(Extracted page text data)
--- START ---
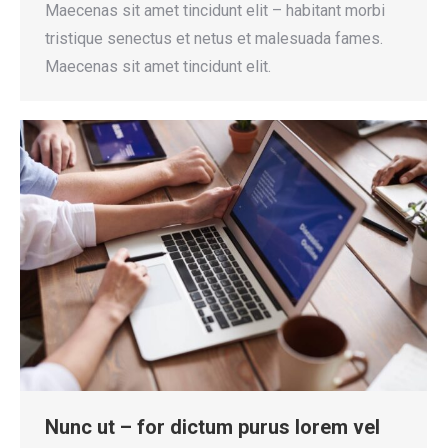
Maecenas sit amet tincidunt elit – habitant morbi
tristique senectus et netus et malesuada fames.
Maecenas sit amet tincidunt elit.
Nunc ut – for dictum purus lorem vel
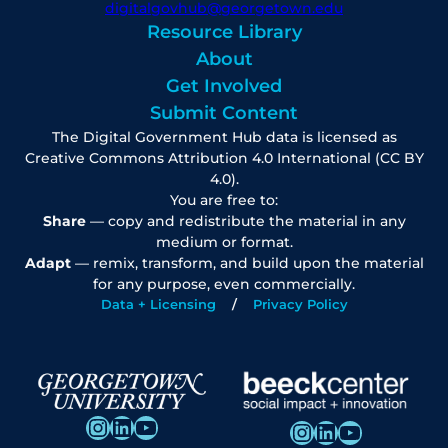
digitalgovhub@georgetown.edu
Resource Library
About
Get Involved
Submit Content
The Digital Government Hub data is licensed as
Creative Commons Attribution 4.0 International (CC BY
4.0).
You are free to:
Share
— copy and redistribute the material in any
medium or format.
Adapt
— remix, transform, and build upon the material
for any purpose, even commercially.
Data + Licensing
Privacy Policy
Instagram
LinkedIn
YouTube
Instagram
LinkedIn
YouTube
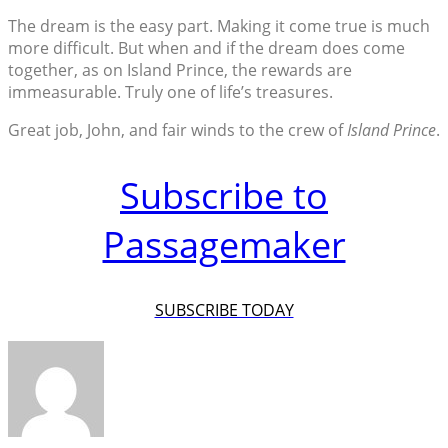
The dream is the easy part. Making it come true is much
more difficult. But when and if the dream does come
together, as on Island Prince, the rewards are
immeasurable. Truly one of life’s treasures.
Great job, John, and fair winds to the crew of
Island Prince
.
Subscribe to
Passagemaker
SUBSCRIBE TODAY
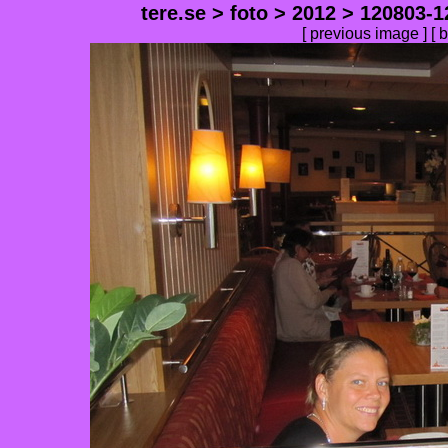
tere.se
>
foto
>
2012
>
120803-1
[
previous image
] [
b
--- END ---
# Instruction
Could you reproduce every record above exactly, leaving out the pictures?

# Solution below
Maecenas sit amet tincidunt elit – habitant morbi
tristique senectus et netus et malesuada fames.
Maecenas sit amet tincidunt elit.
Nunc ut – for dictum purus lorem vel
digitalgovhub@georgetown.edu
Resource Library
About
Get Involved
Submit Content
The Digital Government Hub data is licensed as
Creative Commons Attribution 4.0 International (CC BY
4.0).
You are free to:
Share
— copy and redistribute the material in any
medium or format.
Adapt
— remix, transform, and build upon the material
for any purpose, even commercially.
Data + Licensing
Privacy Policy
Instagram
LinkedIn
YouTube
Instagram
LinkedIn
YouTube
The dream is the easy part. Making it come true is much
more difficult. But when and if the dream does come
together, as on Island Prince, the rewards are
immeasurable. Truly one of life’s treasures.
Great job, John, and fair winds to the crew of
Island Prince
.
Subscribe to
Passagemaker
SUBSCRIBE TODAY
tere.se
>
foto
>
2012
>
120803-1
[
previous image
] [
b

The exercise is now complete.